A preocupação com a conservação da espécie tem fundamento: o habitat natural do Arthrocereus glaziovii é muito próximo das áreas urbanas e, por isso, sofre com a ação humana. Além disso, ele é alvo dos efeitos da mineração por crescer nas regiões ricas em minério. Esses são dois dos principais motivos para a espécie estar correndo risco de desaparecer. O cacto consta na Lista da União Internacional para a Conservação da Natureza (IUCN, em inglês) na categoria “Em Perigo” e, por essa condição, a FPMZB vem buscando elaborar e apoiar ações de manejo que garantam a conservação da espécie presente no Parque da Serra do Curral.

Os estudos “Biologia reprodutiva de Arthrocereus glaziovii, espécie endêmica e ameaçada de extinção” e “Efeito de diferentes substratos no crescimento e sobrevivência de plântulas de Arthrocereus glaziovii, espécie ameaçada de extinção” foram iniciados em março de 2018 e somam-se às ações que já vinham sendo conduzidas pela FPMZB para a conservação de flora no Parque da Serra do Curral. Os estudantes de biologia Franklin Logan e Anna Guimarães Alencar, bolsistas da Fundação de Amparo à Pesquisa do Estado de Minas Gerais (Fapemig), trabalham nos dois estudos sob a coordenação e orientação da bióloga da Seção de Botânica Aplicada do Jardim Botânico da FPMZB e doutora em ecologia, conservação e manejo da vida silvestre, Juliana Ordones.

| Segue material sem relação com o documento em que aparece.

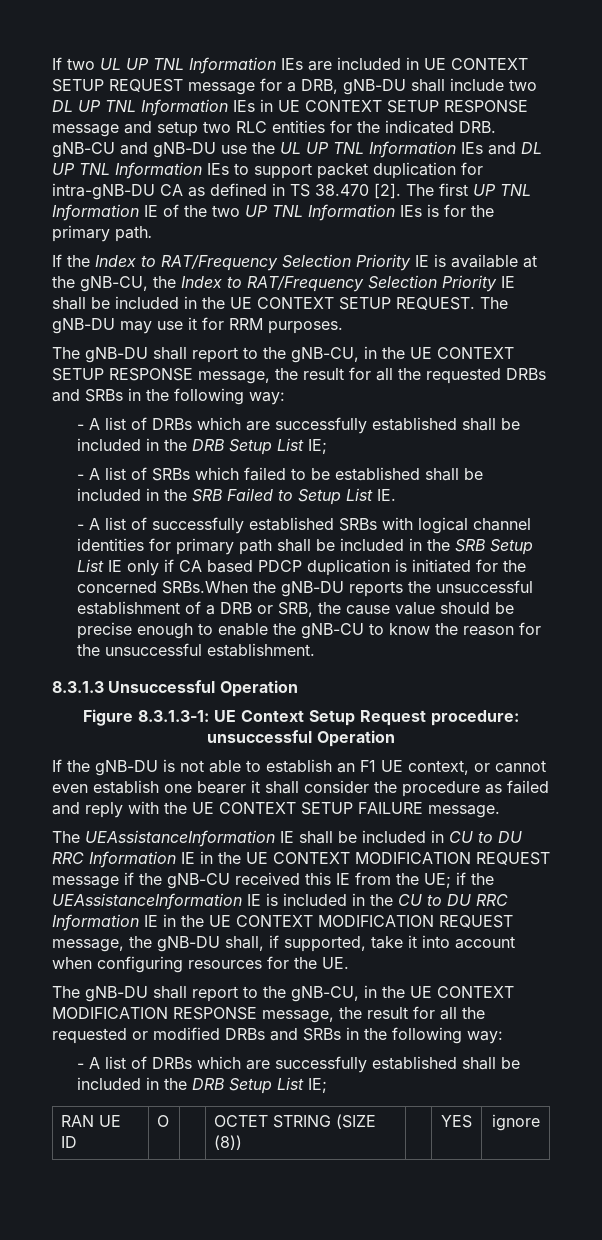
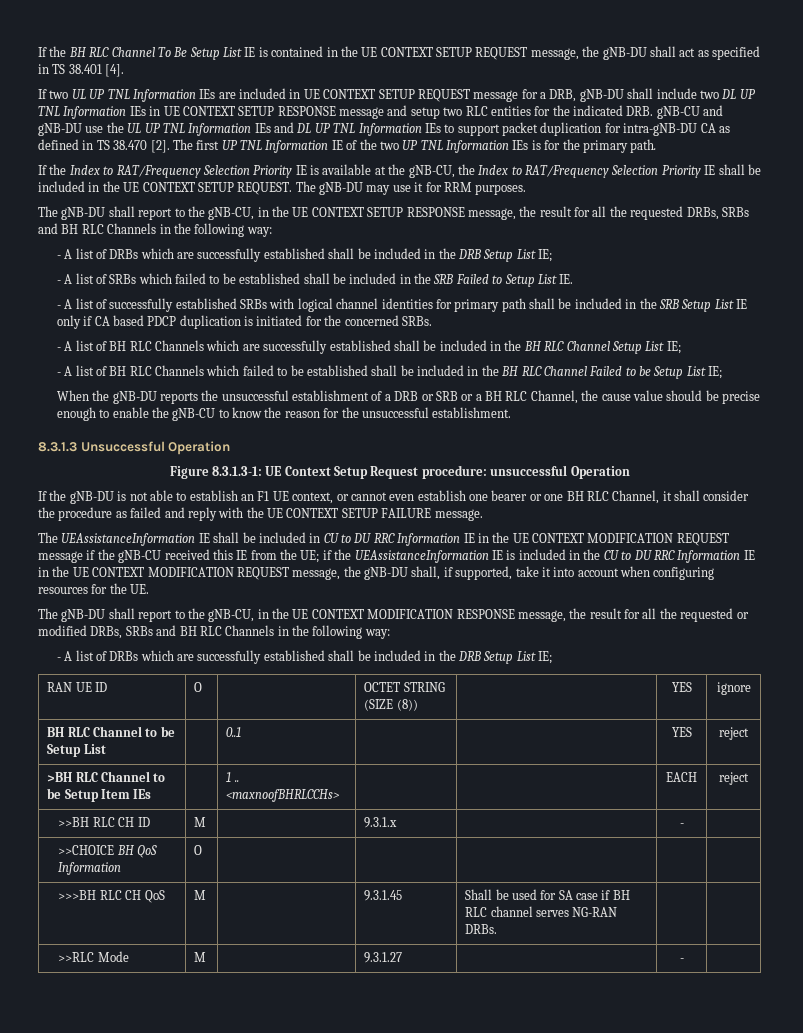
[52,57,62,70] If -> [38,46,760,60] [38,64,125,77] [38,89,47,99] If the BH RLC Channel To Be Setup List IE is contained in the UE CONTEXT SETUP REQUEST message, the gNB-DU shall act as specified in TS 38.401 [4]. // If
[506,368,546,380] [52,389,123,402] DRBs and SRBs -> [686,207,749,220] [38,223,157,234] DRBs, SRBs and BH RLC Channels
[162,581,249,594] SRBs.When -> [401,316,432,326] [56,340,681,354] [56,365,723,379] [56,390,89,401] SRBs. // - A list of BH RLC Channels which are successfully established shall be included in the BH RLC Channel Setup List IE; // - A list of BH RLC Channels which failed to be established shall be included in the BH RLC Channel Failed to be Setup List IE; // When
[278,602,314,617] SRB, -> [435,390,578,404] SRB or a BH RLC Channel,
(246, 787) none -> [529,490,660,504] or one BH RLC Channel,
[225,1028,341,1041] DRBs and SRBs -> [90,625,275,639] DRBs, SRBs and BH RLC Channels
(540, 1122) none -> [47,726,175,737] [47,744,106,757] [226,727,242,737] [671,727,692,737] [719,727,749,740] [47,771,166,782] [47,788,152,802] [226,772,239,782] [226,789,341,802] [666,772,697,782] [719,772,749,785] [58,817,150,827] [194,817,207,827] [364,817,398,828] [679,823,684,827] [58,845,158,858] [58,862,122,875] [194,845,203,855] [58,890,165,903] [194,890,207,900] [364,890,403,901] [465,889,630,900] [465,906,618,917] [465,924,498,934] [58,951,129,962] [194,952,207,962] [364,952,403,963] [679,958,684,962] // BH RLC Channel to be Setup List | | 0..1 | | | YES | reject // >BH RLC Channel to be Setup Item IEs | | 1 .. <maxnoofBHRLCCHs> | | | EACH | reject // >>BH RLC CH ID | M | | 9.3.1.x | | - | // >>CHOICE BH QoS Information | O | | | | | // >>>BH RLC CH QoS | M | | 9.3.1.45 | Shall be used for SA case if BH RLC channel serves NG-RAN DRBs. | | // >>RLC Mode | M | | 9.3.1.27 | | - |

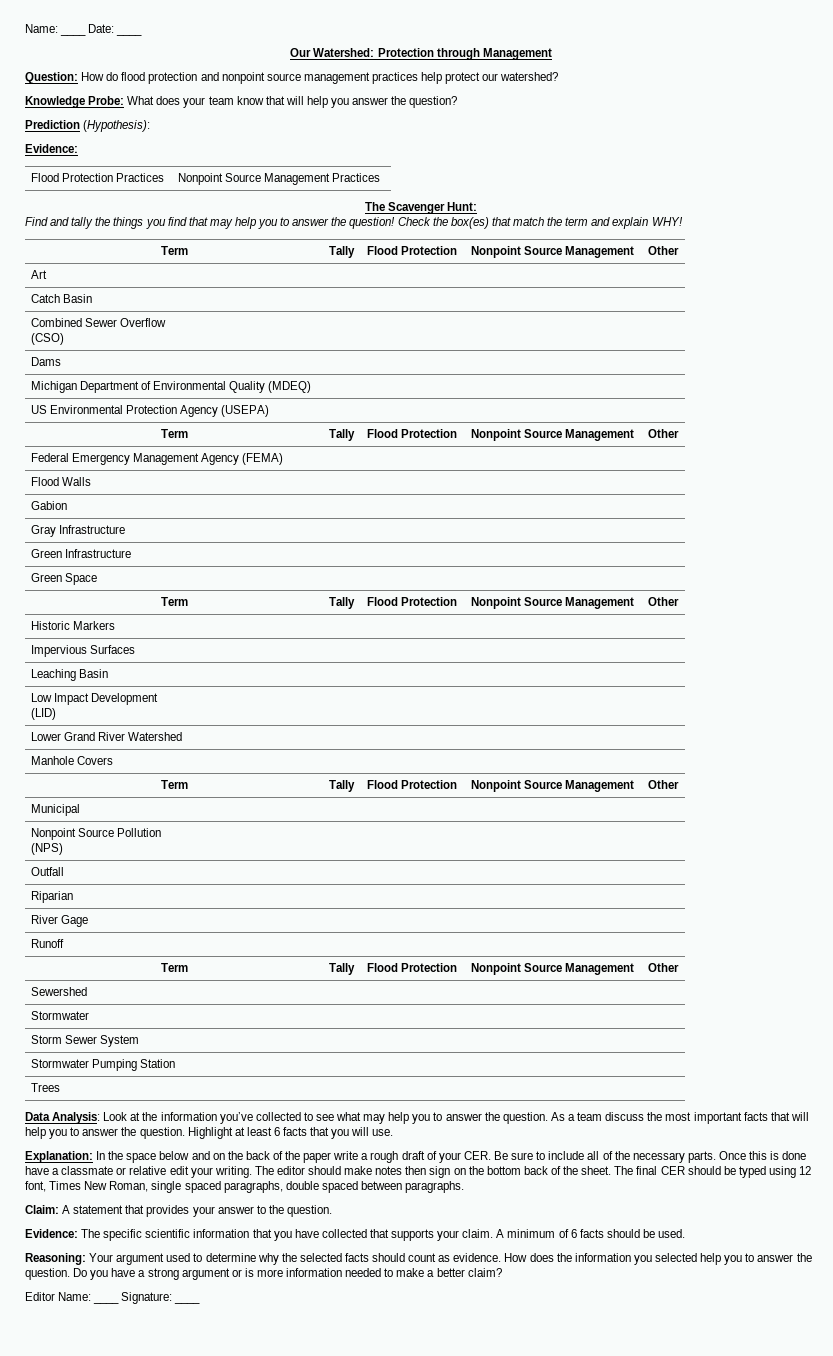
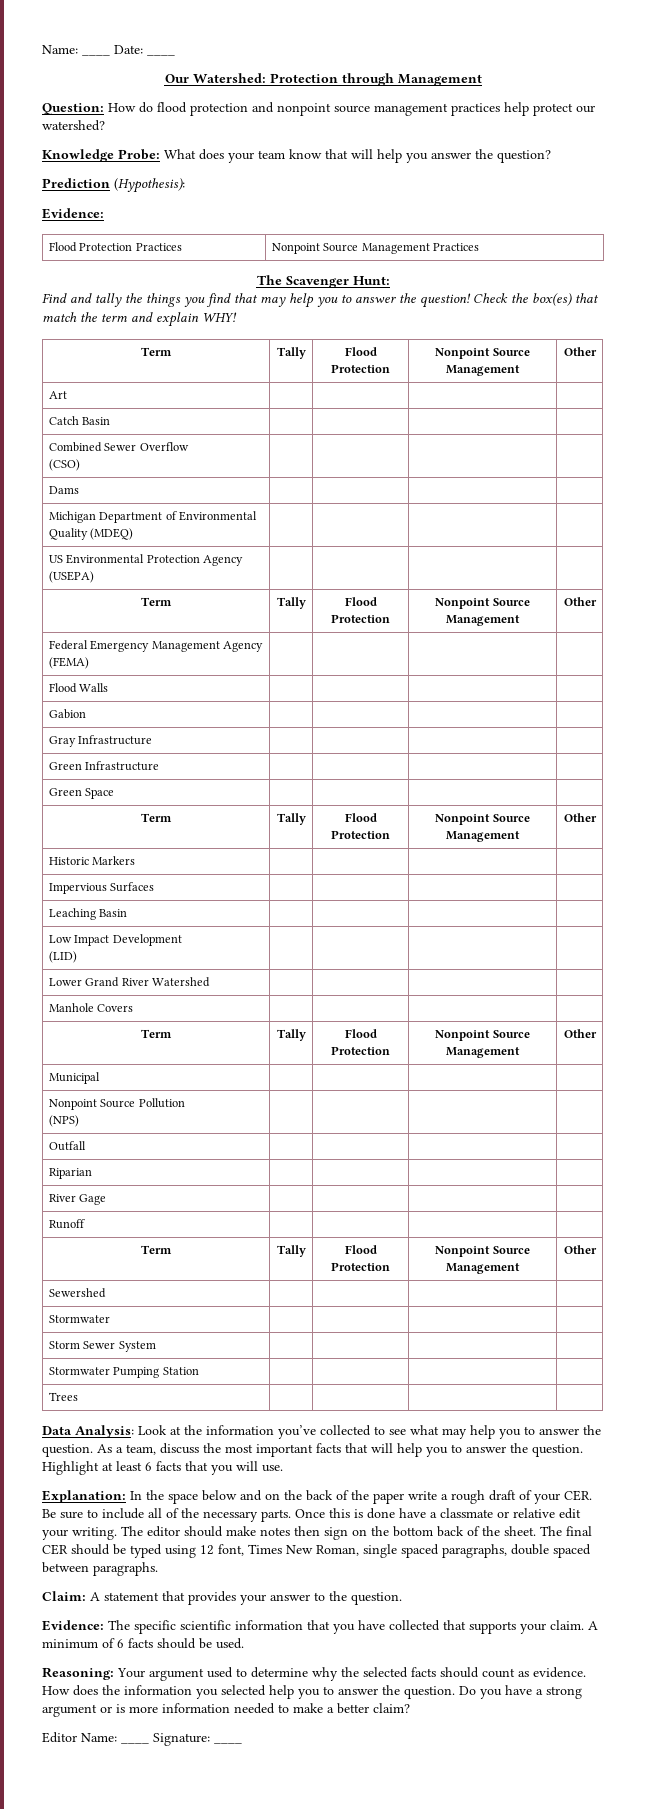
[577,1112,603,1121] team -> [126,1444,156,1455] team,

As pesquisas sobre a espécie incluem o mapeamento da população de cactos com a marcação e georreferenciamento dos indivíduos; a investigação, em campo, de aspectos da “história de vida” da planta, considerando-se aspectos como fenologia, biologia floral e sistema de polinização; o estabelecimento do protocolo de cultivo por meio da coleta de sementes para uso em câmaras de germinação e, posteriormente, do cultivo das plântulas em diferentes substratos; além da destinação de sementes aos testes de dessecação (ato de eliminar a umidade) para a elaboração do protocolo de armazenamento no Banco de Sementes do Jardim Botânico da FPMZB.

Espera-se, ao final dessas pesquisas, contribuir para a diminuição do grau de ameaça de Arthrocereus glaziovii, por meio da disponibilidade de germoplasma para futuras pesquisas e programas de reintrodução e recomposição de populações dessa espécie.

Substrato

Outro aspecto essencial para a conservação do cacto está em seu cultivo ou, mais especificamente, no tipo de substrato onde ele é plantado. Daí a relevância da pesquisa que está sendo realizada por Anna Guimarães.

Nesse estudo, estão sendo feitos testes de substrato com os cactos germinados no Banco de Sementes do Jardim Botânico. Misturas de areia e matéria orgânica (esterco) estão sendo testadas em diferentes proporções, para ver qual das formulações promove a maior sobrevivência e o melhor desenvolvimento das plantas. O objetivo é testar métodos de cultivo para essa espécie, visando sua conservação ex situ (fora do habitat). Os resultados poderão ser muito importantes para o desenvolvimento de melhores metodologias de cultivo e conservação ex situ não só do Arthrocereus glaziovii, como de outros cactos nativos.

O papel do Jardim Botânico e a importância da pesquisa

Coordenadora das pesquisas, a doutora Juliana Ordones explica que os estudos sobre o Arthrocereus glaziovii atendem às metas estipuladas pela Estratégia Mundial para Conservação de Plantas (GSPC) e aos Planos Nacionais de Ação para Conservação (PANs). “Atualmente, os jardins botânicos são as instituições aptas a contribuir para conter a perda da diversidade vegetal, uma vez que desempenham papéis fundamentais especialmente no desenvolvimento de ações de conservação in situ (na natureza) e ex situ (fora da natureza) de espécies endêmicas e ameaçadas”, analisa a bióloga.

“Muitas espécies, além de sofrerem diretamente o impacto da mineração, também são alvo da coleta clandestina e da comercialização não autorizada. É importante estabelecer o manejo da flora do Parque de um modo em geral, por meio do controle de acesso às áreas de sua ocorrência, para evitar seu pisoteio, e sua consequente supressão, em específico. O maior desafio é conscientizar o usuário do Parque sobre a integridade ambiental dos campos ferruginosos da Serra do Curral”, alerta o gerente do Parque Paredão da Serra, Ivan Loyolla.